Part of the downward trajectory of Russell Mulcahy’s career post-The Shadow, Tale of the Mummy is B-grade schlock matched with exquisite formalism. An ancient curse is enacted when a group of archaeologists unseal a tomb housing Greek heretic Talos, who mummified himself to escape Egyptian punishment. Appearing mainly as a mound of animated wrappings–whose tumbling evoke the predatory single-mindedness of a brown recluse spider–Talos escapes museum captivity and begins killing seemingly random targets for their organs, prompting an investigation from police (mainly Jason Scott Lee) and members of the archaeological team (Louise Lombard, Sean Pertwee) suspecting the curse is real. Photographed by Gabriel Beristain, Mulcahy’s scenery oozes. Shafts of light invade interior spaces: apartments, sewers, tunnels, tombs, even a red-hued restroom in a nightclub find light from external sources entering the frame. These encroachments match Talos’ unstoppable manner, where no space and no person is safe. This gives menacing texture to a script heavy on a sense of futility. Pertwee, shaven-headed and flailing, appears a madman in his quest to prove the supernatural, the cops suspecting him off the bat. Mulcahy flirts with the hero’s journey at times, but seeming protagonists get undercut at every turn. They don’t disrupt prophecy, they’re roadkill as Talos barrels towards a foregone conclusion like a Hammer villain.

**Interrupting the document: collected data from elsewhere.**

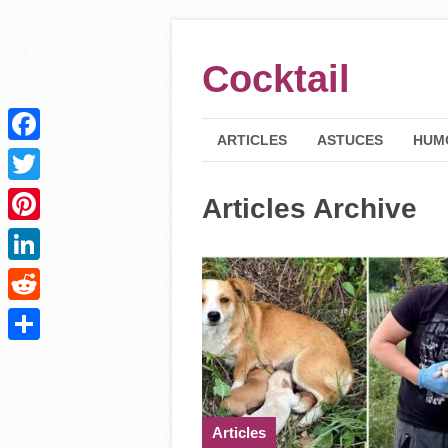
Cocktail
ARTICLES
ASTUCES
HUM
Facebook
Twitter
Articles Archive
Pinterest
LinkedIn
Reddit
Partager
Articles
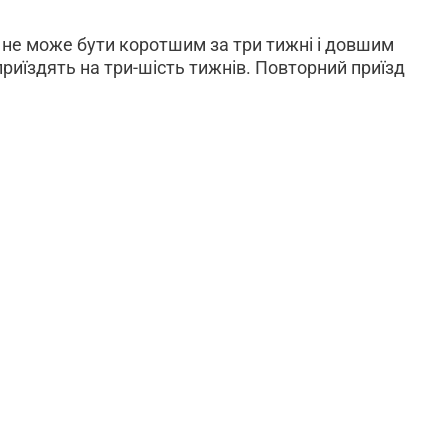
, не може бути коротшим за три тиж­ні і довшим
приїздять на три-шість тижнів. Повтор­ний приїзд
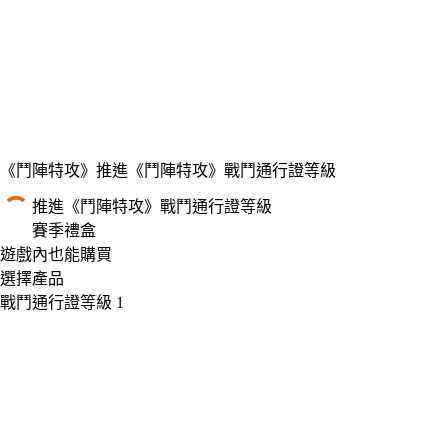
《鬥陣特攻》
推進《鬥陣特攻》戰鬥通行證等級
推進《鬥陣特攻》戰鬥通行證等級
賽季禮盒
Product Notification
遊戲內也能購買
選擇產品
戰鬥通行證等級 1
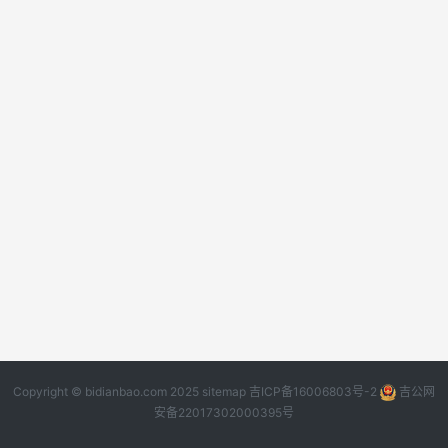
Copyright © bidianbao.com 2025
sitemap
吉ICP备16006803号-2
吉公网
安备22017302000395号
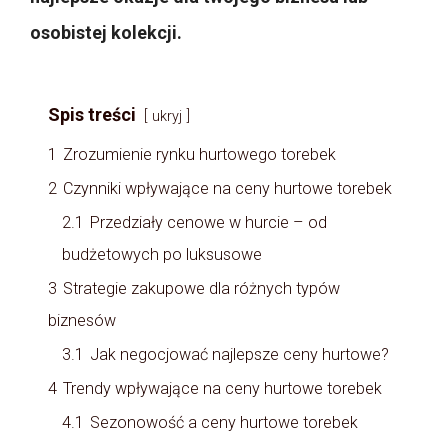
osobistej kolekcji.
Spis treści
ukryj
1
Zrozumienie rynku hurtowego torebek
2
Czynniki wpływające na ceny hurtowe torebek
2.1
Przedziały cenowe w hurcie – od
budżetowych po luksusowe
3
Strategie zakupowe dla różnych typów
biznesów
3.1
Jak negocjować najlepsze ceny hurtowe?
4
Trendy wpływające na ceny hurtowe torebek
4.1
Sezonowość a ceny hurtowe torebek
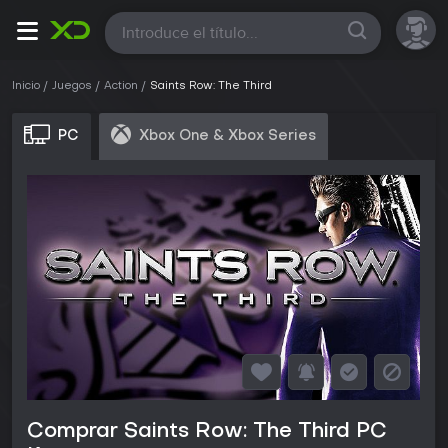
Todas
Inicio
Juegos
Action
Saints Row: The Third
PC
Xbox One & Xbox Series
Comprar Saints Row: The Third PC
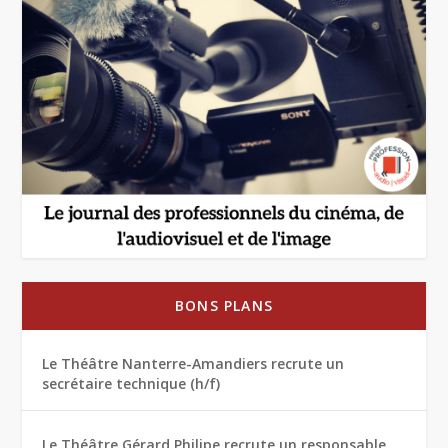
BONS PLANS
Le Théâtre Nanterre-Amandiers recrute un
secrétaire technique (h/f)
Le Théâtre Gérard Philipe recrute un responsable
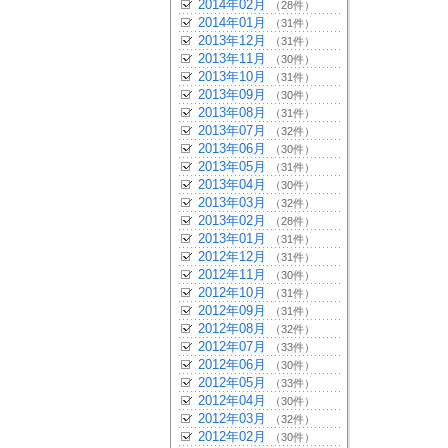
2014年02月
（28件）
2014年01月
（31件）
2013年12月
（31件）
2013年11月
（30件）
2013年10月
（31件）
2013年09月
（30件）
2013年08月
（31件）
2013年07月
（32件）
2013年06月
（30件）
2013年05月
（31件）
2013年04月
（30件）
2013年03月
（32件）
2013年02月
（28件）
2013年01月
（31件）
2012年12月
（31件）
2012年11月
（30件）
2012年10月
（31件）
2012年09月
（31件）
2012年08月
（32件）
2012年07月
（33件）
2012年06月
（30件）
2012年05月
（33件）
2012年04月
（30件）
2012年03月
（32件）
2012年02月
（30件）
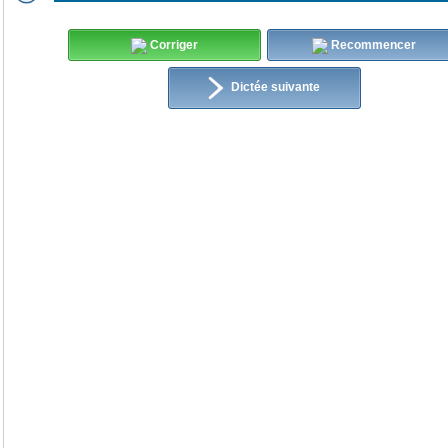
Corriger
Recommencer
Dictée suivante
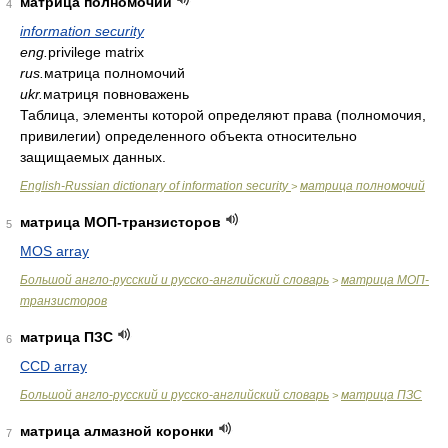
матрица полномочий
4
information security
eng.
privilege matrix
rus.
матрица полномочий
ukr.
матриця повноважень
Таблица, элементы которой определяют права (полномочия,
привилегии) определенного объекта относительно
защищаемых данных.
English-Russian dictionary of information security
матрица полномочий
>
матрица МОП-транзисторов
5
MOS array
Большой англо-русский и русско-английский словарь
матрица МОП-
>
транзисторов
матрица ПЗС
6
CCD array
Большой англо-русский и русско-английский словарь
матрица ПЗС
>
матрица алмазной коронки
7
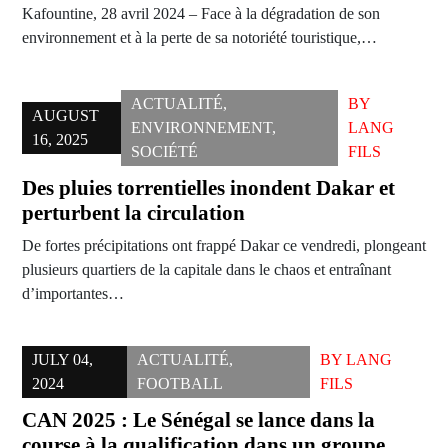
Kafountine, 28 avril 2024 – Face à la dégradation de son
environnement et à la perte de sa notoriété touristique,…
ACTUALITÉ
,
BY
AUGUST
ENVIRONNEMENT
,
LANG
16, 2025
SOCIÉTÉ
FILS
Des pluies torrentielles inondent Dakar et
perturbent la circulation
De fortes précipitations ont frappé Dakar ce vendredi, plongeant
plusieurs quartiers de la capitale dans le chaos et entraînant
d’importantes…
JULY 04,
ACTUALITÉ
,
BY
LANG
2024
FOOTBALL
FILS
CAN 2025 : Le Sénégal se lance dans la
course à la qualification dans un groupe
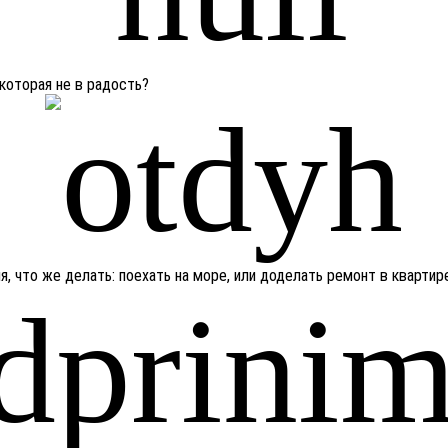
 которая не в радость?
, что же делать: поехать на море, или доделать ремонт в квартир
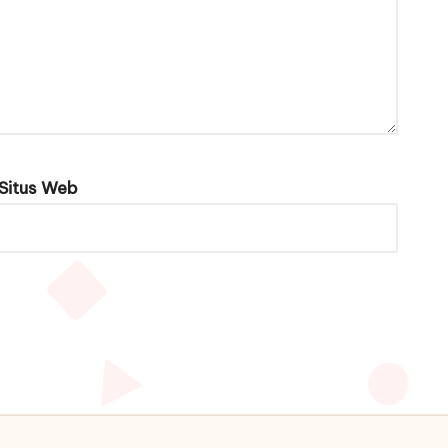
Situs Web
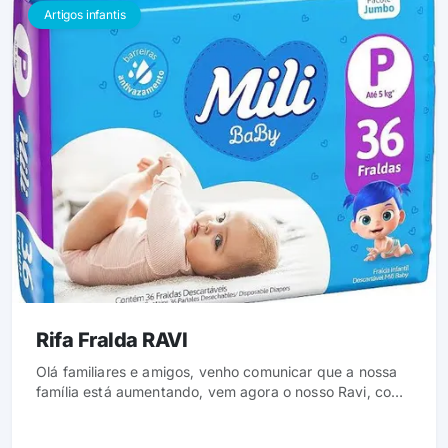
Artigos infantis
Rifa Fralda RAVI
Olá familiares e amigos, venho comunicar que a nossa
família está aumentando, vem agora o nosso Ravi, com
isso resolvemos fazer um chá rifa de fralda, por estar
encima da hora a mamãe e papai acharam a melhor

The film’s letdown is its primitive special effects for middle act kill sequences. One offender, in particular, involves a man sucked down a toilet, stretching in the rubber band fashion of a Looney Tunes cartoon. Gorgeous scenery and a sense of dread get backhanded by ridiculous, low-budget disaster.

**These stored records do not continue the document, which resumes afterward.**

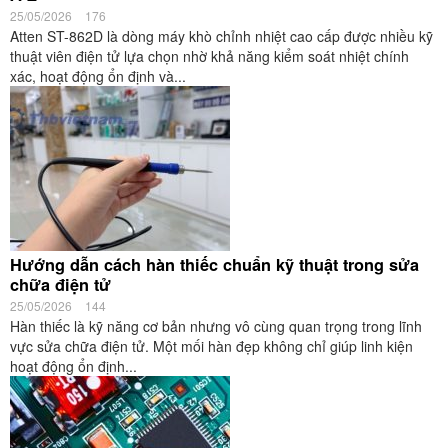
25/05/2026
176
Atten ST-862D là dòng máy khò chỉnh nhiệt cao cấp được nhiều kỹ
thuật viên điện tử lựa chọn nhờ khả năng kiểm soát nhiệt chính
xác, hoạt động ổn định và...
Hướng dẫn cách hàn thiếc chuẩn kỹ thuật trong sửa
chữa điện tử
25/05/2026
144
Hàn thiếc là kỹ năng cơ bản nhưng vô cùng quan trọng trong lĩnh
vực sửa chữa điện tử. Một mối hàn đẹp không chỉ giúp linh kiện
hoạt động ổn định...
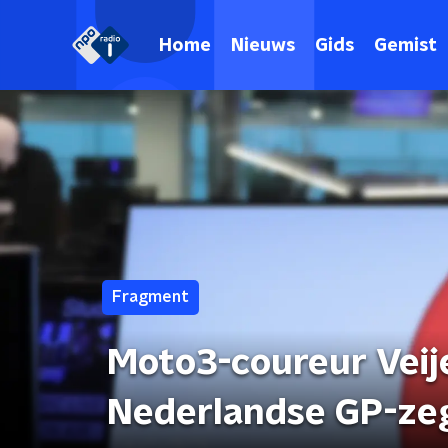
Home
Nieuws
Gids
Gemist
Fragment
Moto3-coureur Veije
Nederlandse GP-zeg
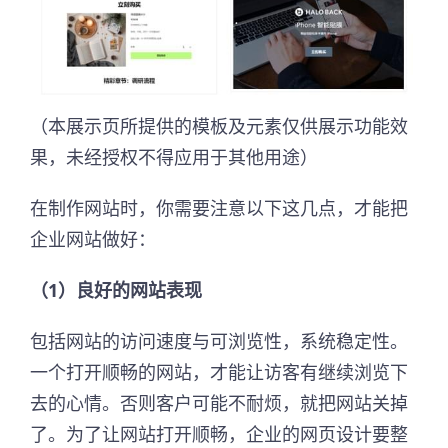
（本展示页所提供的模板及元素仅供展示功能效
果，未经授权不得应用于其他用途）
在制作网站时，你需要注意以下这几点，才能把
企业网站做好：
（1）良好的网站表现
包括网站的访问速度与可浏览性，系统稳定性。
一个打开顺畅的网站，才能让访客有继续浏览下
去的心情。否则客户可能不耐烦，就把网站关掉
了。为了让网站打开顺畅，企业的网页设计要整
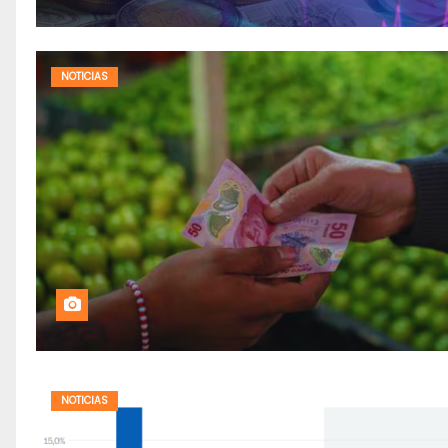
NOTICIAS
NOTICIAS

The most horrifying thing about Gone Girl isn’t the crimes or misdeeds of any individual, but a cumulative, societal effort to suppress the truth. David Fincher applies his love of the procedural to Gillian Flynn’s script, depicting a missing persons case, the resulting media circus, and its exponential growth of lies, half-truths, and speculation. Nick Dunne (Ben Affleck) comes home and finds his wife Amy (Rosamund Pike) missing, signs of a struggle. The local PD arrive, sticky-noting evidence, a narrative forming in their mind. This, in Gone Girl, is how the horror starts. Clues suggest, neat but not too neat, Nick may have offed Amy. Within a week, according to the film’s time stamps, a Nancy Grace lookalike is diagnosing Nick with sociopathy and inferring an incestuous relationship with his sister, among other antics.
Almost everyone in the film is a liar. Amy’s parents appear with Nick for a press conference, but their concern masks crass exploitation–promoting their pseudo-biographical book series within the tears. Nick’s lawyer teaches him how to be sympathetic. Amy’s ex creeps around the edges of the plot, motives shrouded in Nice Guy-isms. Narration from Amy suggests anger at her circumstances, either her lifetime of being compared to a fictional counterpart or conforming to the Hot Cool Girl men fantasize about. Nick wants to be everyone’s best friend, smiling next to Amy’s picture during the conference. He’s pegged as a phoney. Though the couple manipulate everyone around them, they resent acting the parts everyone expects of them, as man and woman, husband and wife. Ironically, they key in to those roles, using the news as entertainment cycle to sell themselves. When one narrative collapses, they simply adjust, even if they have to get bloody. In the land of liars and opportunists, it’s the only way to survive.